* [Supplied material]
──────────

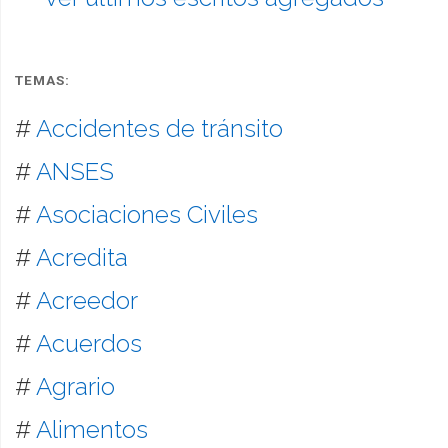
TEMAS:
#
Accidentes de tránsito
#
ANSES
#
Asociaciones Civiles
#
Acredita
#
Acreedor
#
Acuerdos
#
Agrario
#
Alimentos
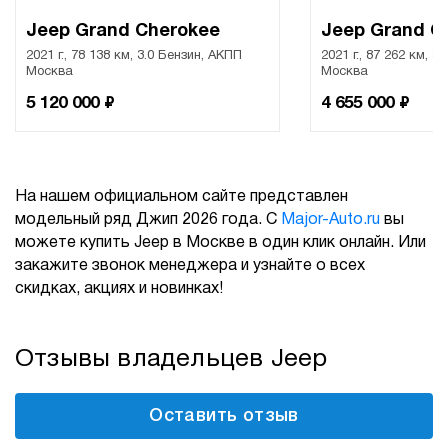
Jeep Grand Cherokee
Jeep Grand C
2021 г., 78 138 км, 3.0 Бензин, АКПП
2021 г., 87 262 км, 3
Москва
Москва
₽
₽
5 120 000
4 655 000
На нашем официальном сайте представлен
модельный ряд Джип 2026 года. С
Major-Auto.ru
вы
можете купить Jeep в Москве в один клик онлайн. Или
закажите звонок менеджера и узнайте о всех
скидках, акциях и новинках!
Отзывы владельцев Jeep
Оставить отзыв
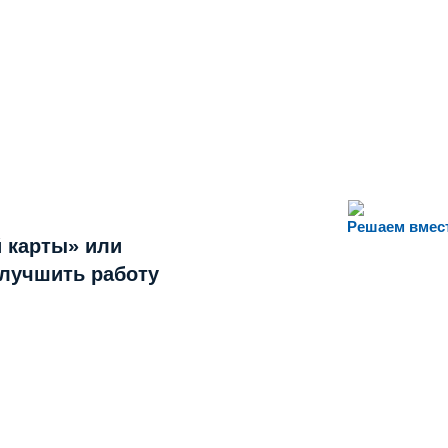
Решаем вмес
 карты» или
улучшить работу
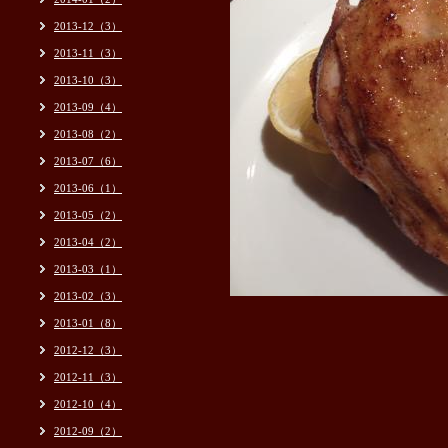
2013-12（3）
2013-11（3）
2013-10（3）
2013-09（4）
2013-08（2）
2013-07（6）
2013-06（1）
2013-05（2）
2013-04（2）
2013-03（1）
2013-02（3）
2013-01（8）
2012-12（3）
2012-11（3）
2012-10（4）
2012-09（2）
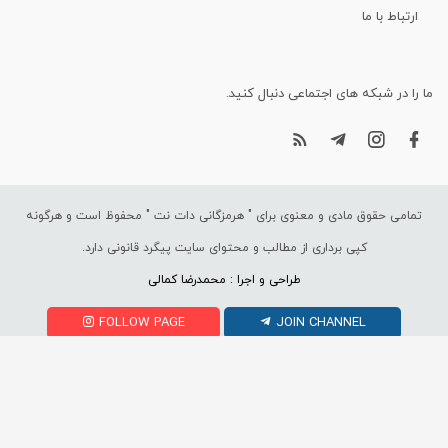
ارتباط با ما
ما را در شبکه های اجتماعی دنبال کنید.
تمامی حقوق مادی و معنوی برای "
هرمزگانی دات نت
" محفوظ است و هرگونه
کپی برداری از مطالب و محتوای سایت پیگرد قانونی دارد.
طراحی و اجرا : محمدرضا کمالی
FOLLOW PAGE
JOIN CHANNEL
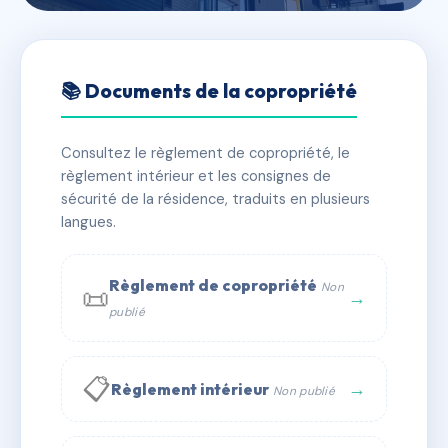
🇫🇷 RFRAD5755061
sdc l'Héliante
📚 Documents de la copropriété
📍 7 pl marechal noel de jourda de vaux 43120
Monistrol-sur-Loire
Consultez le règlement de copropriété, le
règlement intérieur et les consignes de
✓ Immatriculée
🏠 18 lots
🏗 1 bâtiment(s)
sécurité de la résidence, traduits en plusieurs
langues.
📞 Contacter Syndic Digital
💬 WhatsApp
Règlement de copropriété
Non
📜
✉ Email
→
publié
📋
→
Règlement intérieur
Non publié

──────────

* [Problem to solve] Reproduce, character for character, the lines from the line with "Решаем вмес" to the line with "JOIN CHANNEL", both ends included. Leave the pictures out of the output.

* [Answer section]
Решаем вмес
 карты» или
улучшить работу
2013-12（3）
2013-11（3）
2013-10（3）
2013-09（4）
2013-08（2）
2013-07（6）
2013-06（1）
2013-05（2）
2013-04（2）
2013-03（1）
2013-02（3）
2013-01（8）
2012-12（3）
2012-11（3）
2012-10（4）
2012-09（2）
ارتباط با ما
ما را در شبکه های اجتماعی دنبال کنید.
تمامی حقوق مادی و معنوی برای "
هرمزگانی دات نت
" محفوظ است و هرگونه
کپی برداری از مطالب و محتوای سایت پیگرد قانونی دارد.
طراحی و اجرا : محمدرضا کمالی
FOLLOW PAGE
JOIN CHANNEL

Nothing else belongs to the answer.